Educators talk to legislators about state tests
WILLMAR -- Educators across Minnesota are pleased with the Legislature's move to pay for all day, everyday kindergarten, and they appreciate the overall increase in education funding.
WILLMAR - Educators across Minnesota are pleased with the Legislature's move to pay for all day, everyday kindergarten, and they appreciate the overall increase in education funding.
But they would like to see more changes in the state's testing program.
More than 30 people attended an education roundtable Thursday afternoon in Willmar to meet with Minnesota House Speaker Paul Thissen, DFL-Minneapolis, Rep. Mary Sawatzky, DFL-Willmar, and Rep. Andrew Falk, DFL-Murdock.
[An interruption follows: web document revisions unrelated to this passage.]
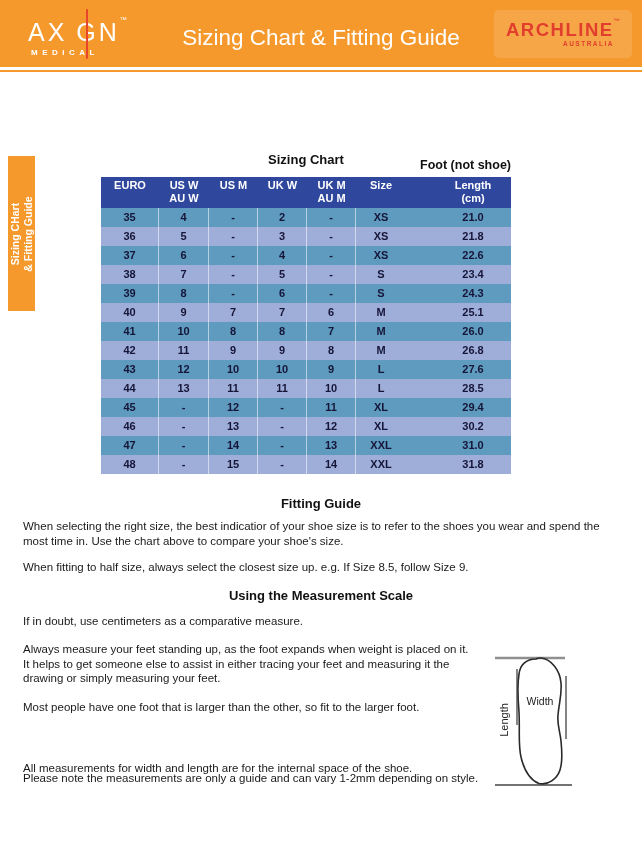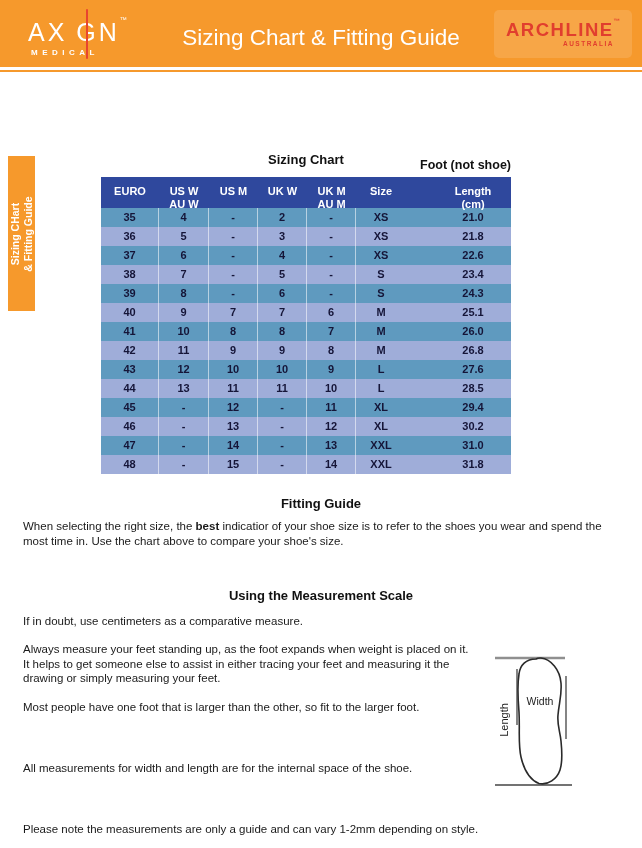--- a/index.html
+++ b/index.html
@@ -33,7 +33,7 @@
   .sizing-table { position:absolute; left:101px; top:177px; width:410px; }
   .trow { display:grid; grid-template-columns:58px 50px 49px 49px 49px 50px 29px 76px; }
   .thead { background:#2F489D; color:#fff; height:31px; }
-  .thead .hcell { text-align:center; font-weight:700; font-size:11px; line-height:13px; padding-top:8px; }
+  .thead .hcell { text-align:center; font-weight:700; font-size:11px; line-height:13px; padding-top:2px; }
   .tbody .trow { height:19px; }
   .tbody .cell { text-align:center; font-weight:700; font-size:11px; line-height:19px; color:#151538; }
   .tbody .cell.div { border-right:1px solid rgba(255,255,255,0.55); }

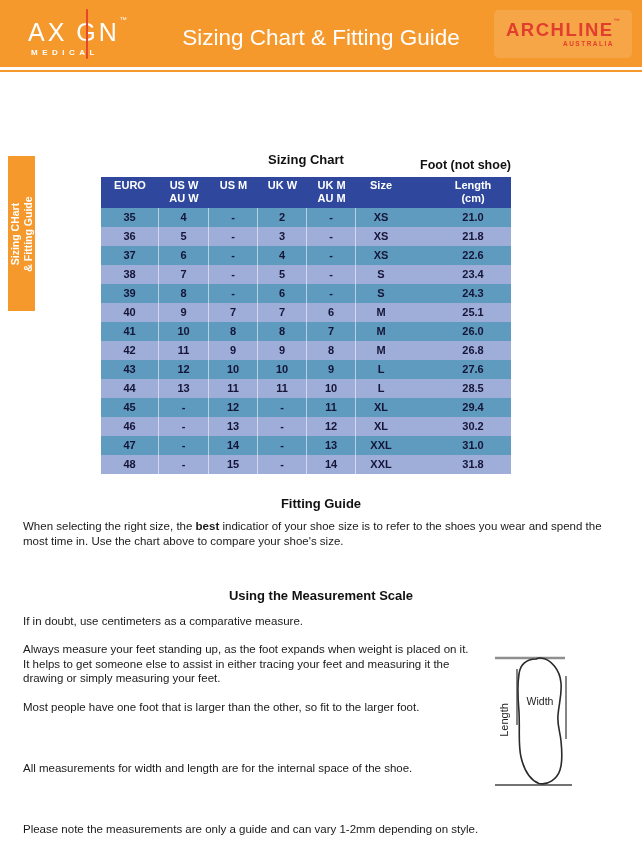--- a/index.html
+++ b/index.html
@@ -43,7 +43,7 @@
   
   .h2 { position:absolute; left:21px; width:600px; text-align:center; font-weight:700; font-size:13px; color:#111; }
   .para { position:absolute; left:23px; font-size:11.5px; line-height:14.5px; color:#1a1a1a; }
-  .para b { font-weight:700; }
+  .para b { font-weight:400; }
 
   
   .foot-diagram { position:absolute; left:492px; top:648px; width:150px; height:148px; }

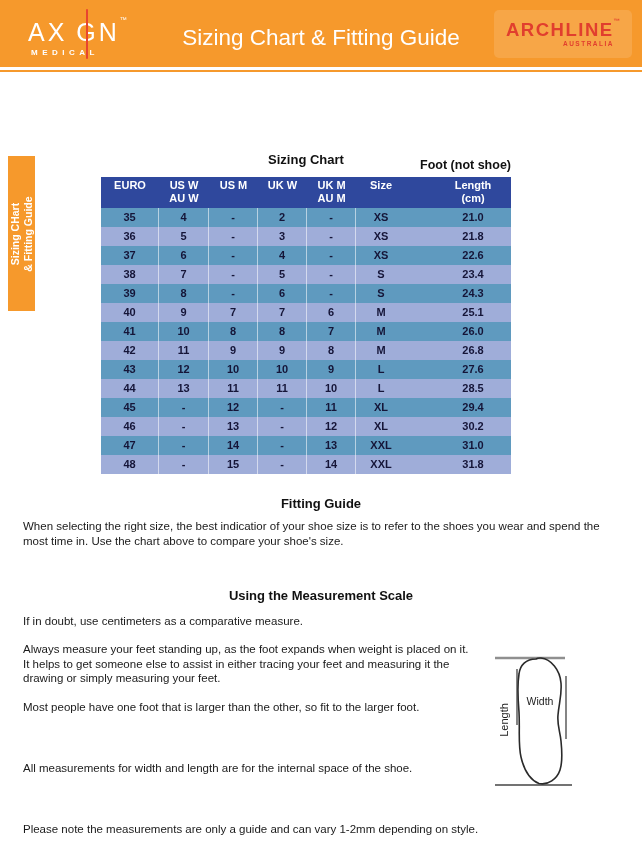--- a/index.html
+++ b/index.html
@@ -243,6 +243,7 @@
 
   <div class="h2" style="top:496px;">Fitting Guide</div>
   <div class="para" style="top:519px; width:600px;"><span>When selecting the right size, the </span><b>best</b><span> indicatior of your shoe size is to refer to the shoes you wear and spend the most time in. Use the chart above to compare your shoe's size.</span></div>
+  <div class="para" style="top:560px; width:600px;">When fitting to half size, always select the closest size up. e.g. If Size 8.5, follow Size 9.</div>
 
   <div class="h2" style="top:588px;text-align:center;">Using the Measurement Scale</div>
   <div class="para" style="top:614px; width:560px;">If in doubt, use centimeters as a comparative measure.</div>

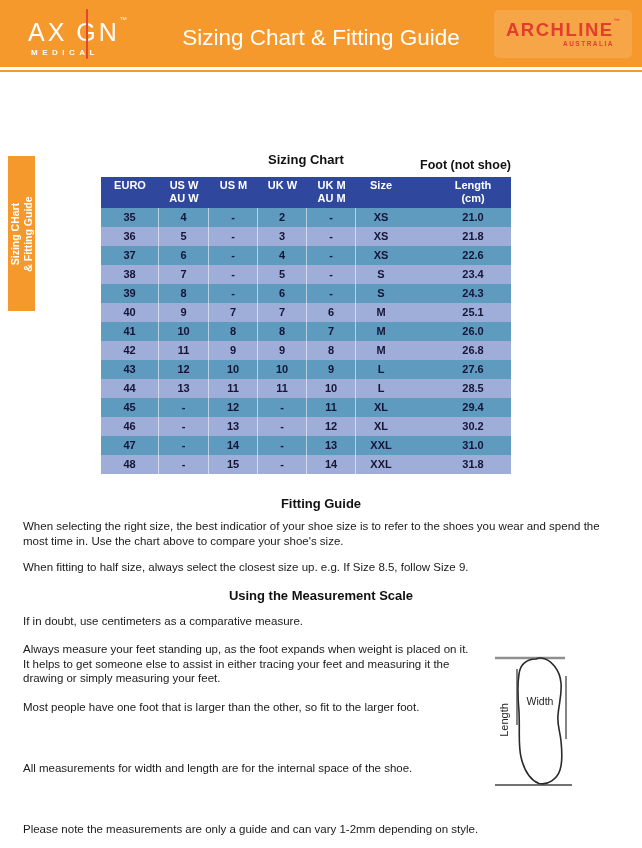--- a/index.html
+++ b/index.html
@@ -250,7 +250,7 @@
   <div class="para" style="top:642px; width:452px;">Always measure your feet standing up, as the foot expands when weight is placed on it. It helps to get someone else to assist in either tracing your feet and measuring it the drawing or simply measuring your feet.</div>
   <div class="para" style="top:700px; width:560px;">Most people have one foot that is larger than the other, so fit to the larger foot.</div>
   <div class="para" style="top:761px; width:560px;">All measurements for width and length are for the internal space of the shoe.</div>
-  <div class="para" style="top:822px; width:465px;">Please note the measurements are only a guide and can vary 1-2mm depending on style.</div>
+  <div class="para" style="top:771px; width:465px;">Please note the measurements are only a guide and can vary 1-2mm depending on style.</div>
 
   <svg class="foot-diagram" viewBox="0 0 150 148">
     <line x1="3" y1="10" x2="73" y2="10" stroke="#8f8f8f" stroke-width="2.5"></line>

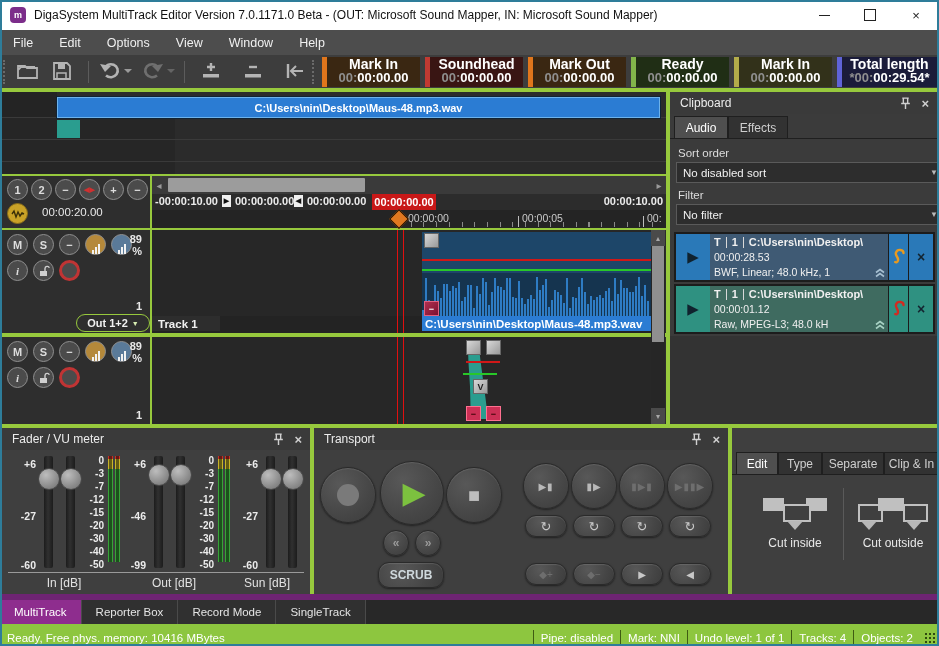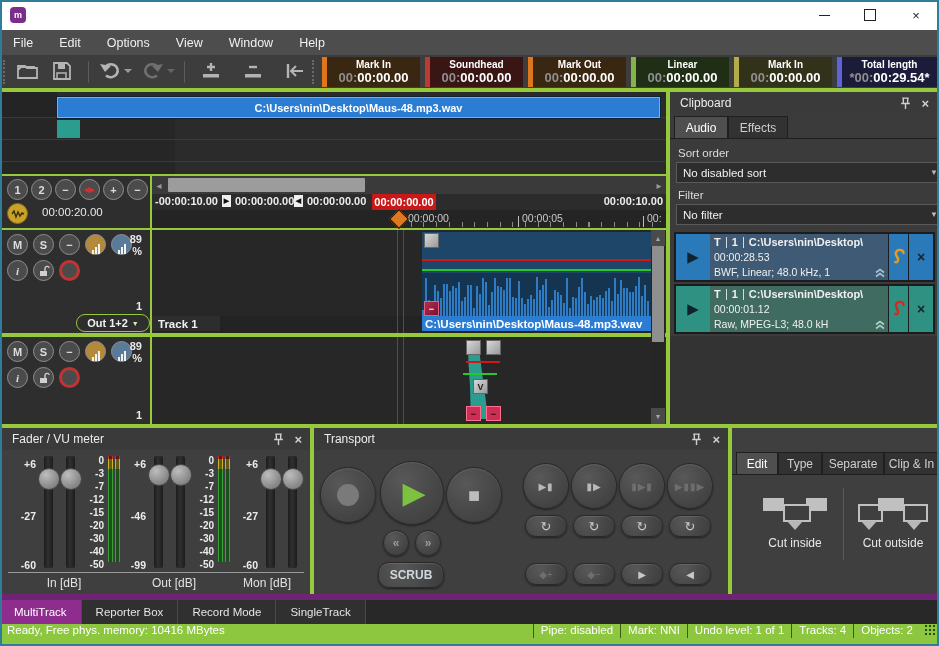--- a/index.html
+++ b/index.html
@@ -172,6 +172,7 @@
 
   <div class="abs titlebar">
     <span class="appicon">m</span>
+    <span class="title-text">DigaSystem MultiTrack Editor Version 7.0.1171.0 Beta - (OUT: Microsoft Sound Mapper, IN: Microsoft Sound Mapper)</span>
     <span class="wincontrols">
       <span class="winbtn">
           <span class="minline"></span>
They met in the rehearsal hall at the Willmar Education and Arts Center.
Thissen said it was the sixth such meeting outside the Twin Cities area that he's held recently.
The conversation about what to do with education funding started with campaigns in 2012, he said, and culminated in the Legislature, newly under DFL control, making a number of changes.
The decision to begin funding full-time kindergarten for districts that want to provide it has probably been the most popular, he said.
Falk commented that the idea was popular outside education circles, too. It was applauded earlier Thursday at a Kiwanis meeting he attended in Olivia.
"I think people get that it's going to make a real difference for kids," Thissen said.
Other changes he listed include a tuition freeze on public colleges and universities in the state, as well as some changes in state testing requirements.
Funding for K-12 education will increase for the coming school year and even more in the 2014-15 school year.
According to information distributed at the meeting, Willmar's schools can expect $707,000 in additional revenue this school year and $2.5 million more in 2014-15. New-London Spicer Schools will see $142,000 more revenue this year and $640,000 next year. Atwater-Cosmos-Grove City will see $85,000 more this year and $419,482 next year.
The state's GRAD tests have been scrapped, Thissen said, but students will still need to meet their districts' requirements to graduate and take state tests.
The new testing requirements will be more meaningful to students and to colleges, he said.
Sawatzky, a Willmar special education teacher, said she liked the new testing plans, which will be used to gauge students' interests and strengths.
Thissen and Sawatzky said the new money will come with new requirements and accountability measures.
"I am a teacher, and I know we have to be accountable," she said.
Adjusting to the changes could be a "rocky road," Sawatzky said, but "I'm excited that we're looking at investing in education."
Retired principal Patti Dols said she was pleased that the Legislature provided for pre-school scholarships. "What a great start," she said, but she challenged the legislators to continue looking for ways to ensure quality pre-school learning for all children.
Thissen praised the local efforts to help preschoolers.
When the issue of the state's standardized testing came up, a number of teachers weighed in with the problems they've seen.
Willmar students take their tests online, but not all districts do. Last spring, the state experienced numerous problems with the system. Students sometimes had to wait to be able to sign in to the tests, and some had their connections terminated before they were done with the tests
Several teachers spoke about the anxiety the computer problems caused for students. It was a particular problem for special needs students who experienced the computer problems, they said.
In addition to the computer problems, the teachers mentioned other problems -- delayed test scores, American Sign Language scripts that don't match computer questions and being compared to schools that administer the tests differently.
"Pretty quickly, they start to say, 'Why is this important to me," teacher Mike Dokkebakken said. He added that he understood the need for assessments, but they need to be meaningful assessments.
One of the teachers suggested that legislators spend a day monitoring kids taking the state tests.
Sawatzky said she had suggested in an Education Policy Committee meeting that all legislators take the tests, but no one took her up on it.
Thissen said legislators hear similar complaints around the state and will continue looking into the system.
Thissen ended the gathering with praise for Sawatzky and Falk for their hard work at the Legislature. Sawatzky is in her first term, and Falk is in his third.
"She did hit the ground running," Thissen said of Sawatzky. "Both of them fight hard to bring voices from this area, and they are heard."